DATA SHOWN
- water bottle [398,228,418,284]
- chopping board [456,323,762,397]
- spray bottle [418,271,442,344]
...
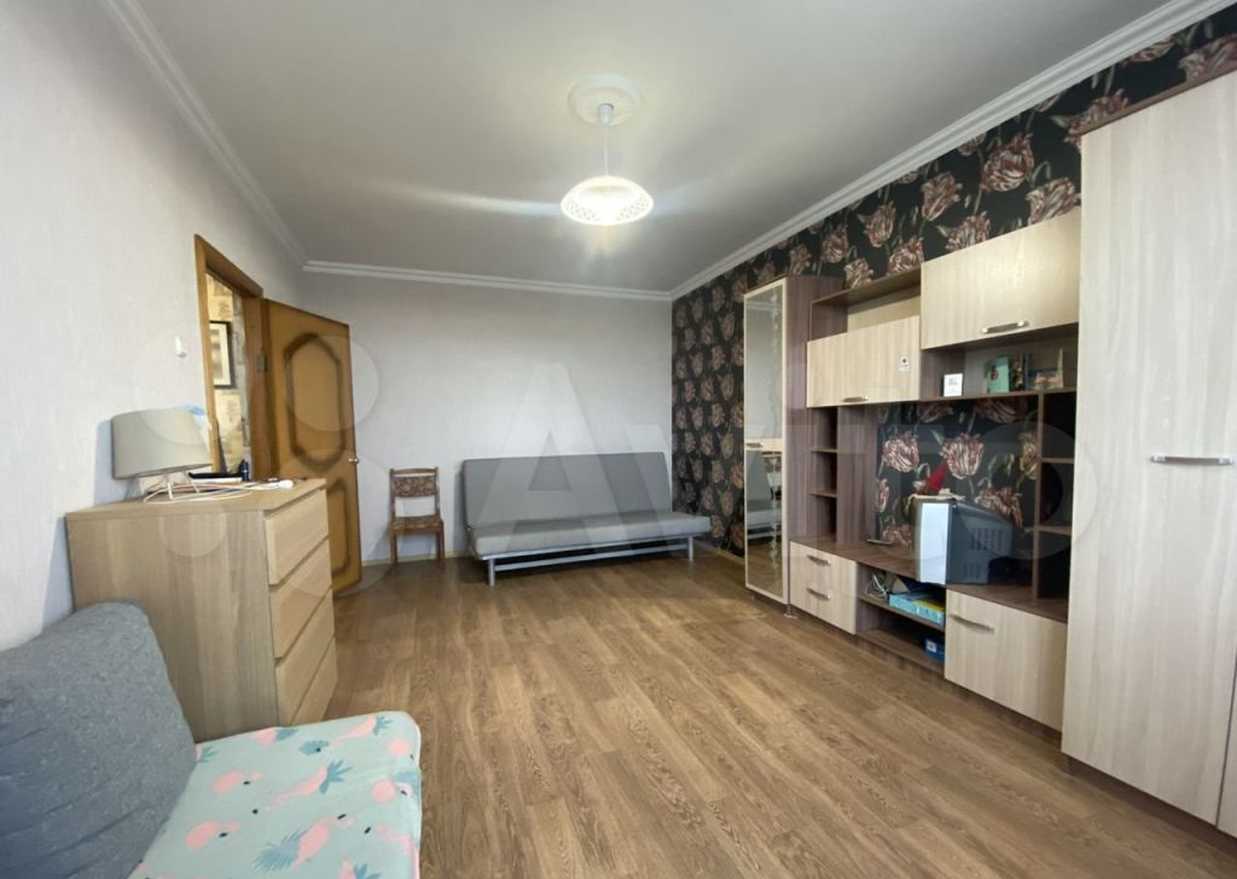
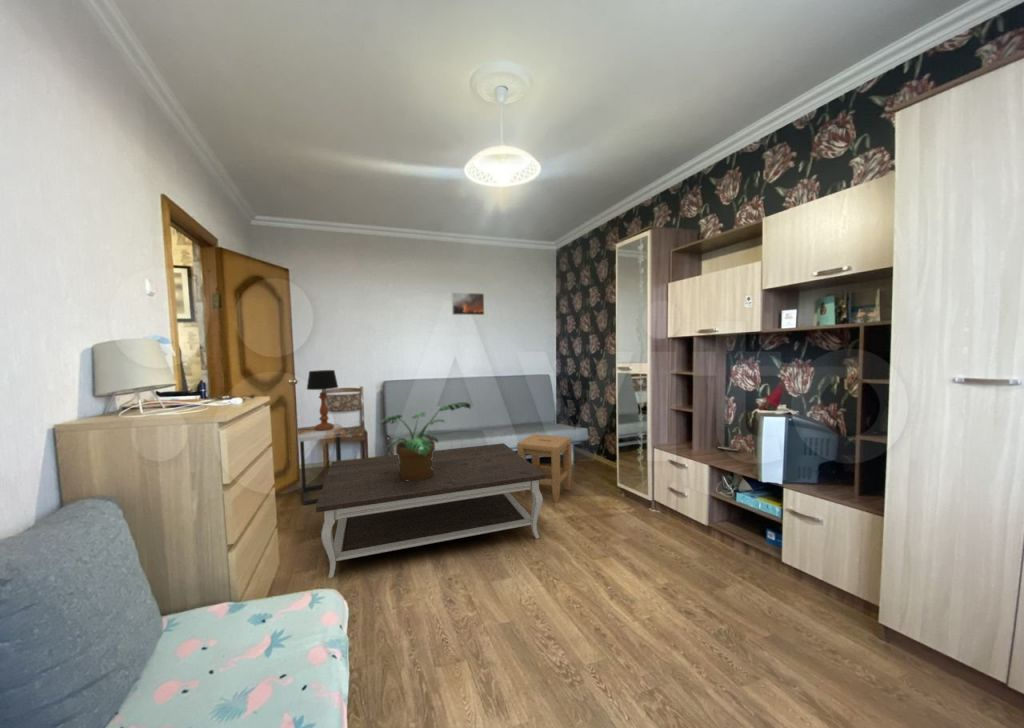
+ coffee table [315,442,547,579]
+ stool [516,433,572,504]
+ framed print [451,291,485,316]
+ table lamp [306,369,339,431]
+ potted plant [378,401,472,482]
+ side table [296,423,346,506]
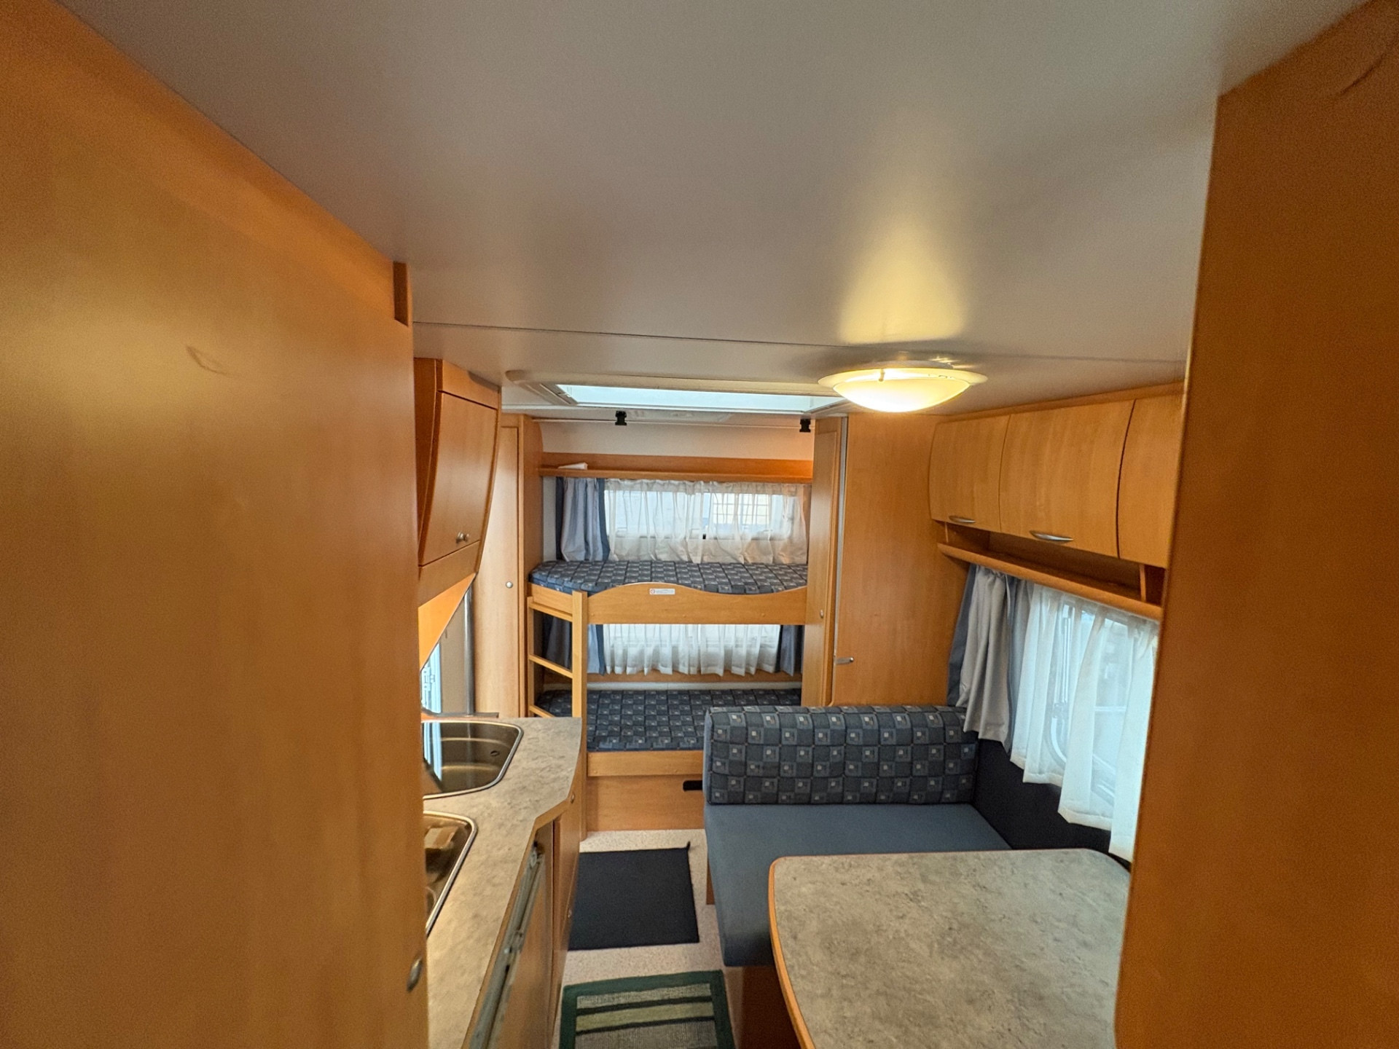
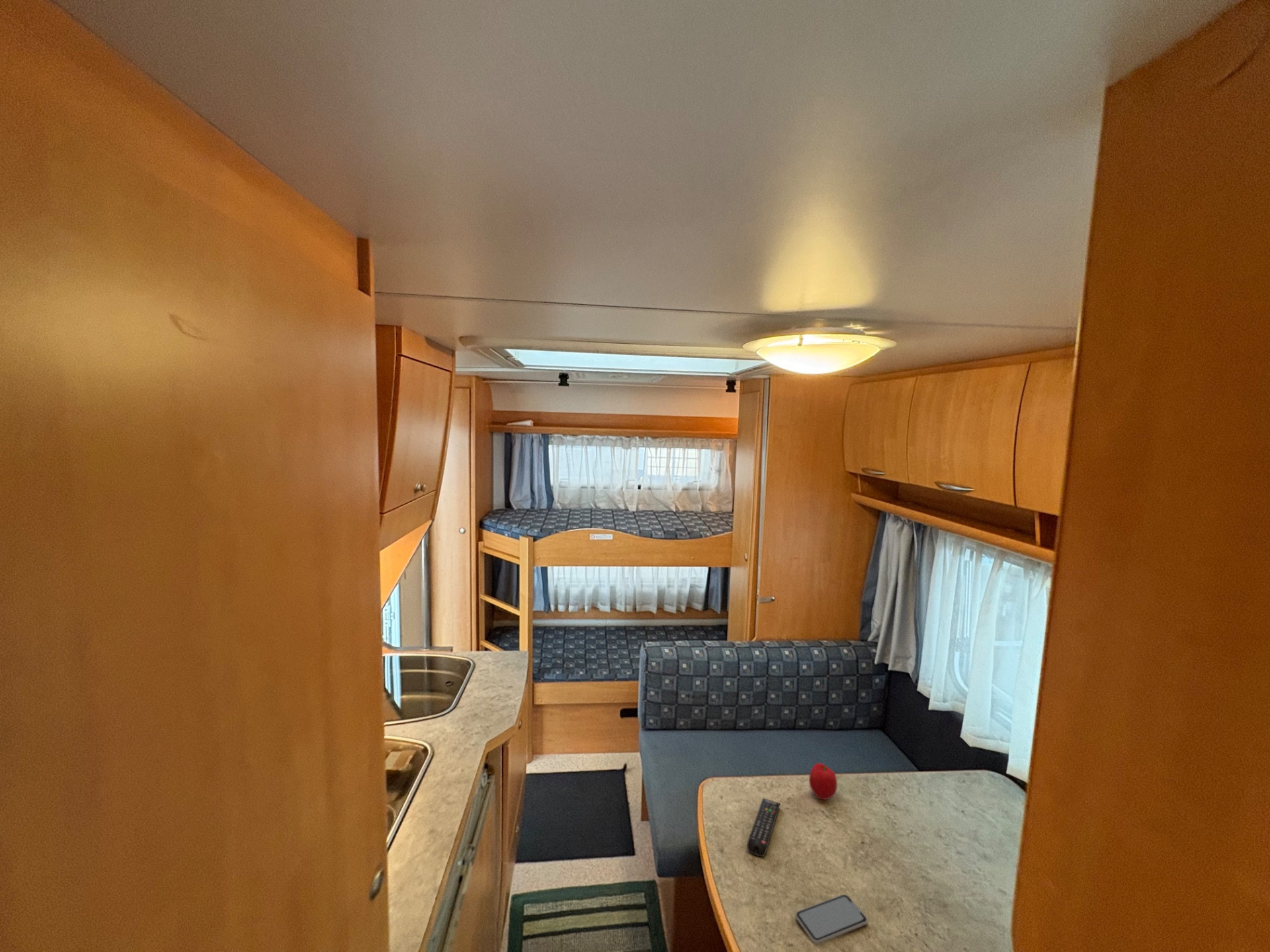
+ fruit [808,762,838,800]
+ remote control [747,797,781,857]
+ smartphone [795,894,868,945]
--
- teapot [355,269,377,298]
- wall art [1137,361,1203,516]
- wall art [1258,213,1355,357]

EXERCISE REQUIREMENTS
Scan the listing above. Collect all lines with the word "table".

FINAL ANSWER
+ coffee table [315,442,547,579]
+ table lamp [306,369,339,431]
+ side table [296,423,346,506]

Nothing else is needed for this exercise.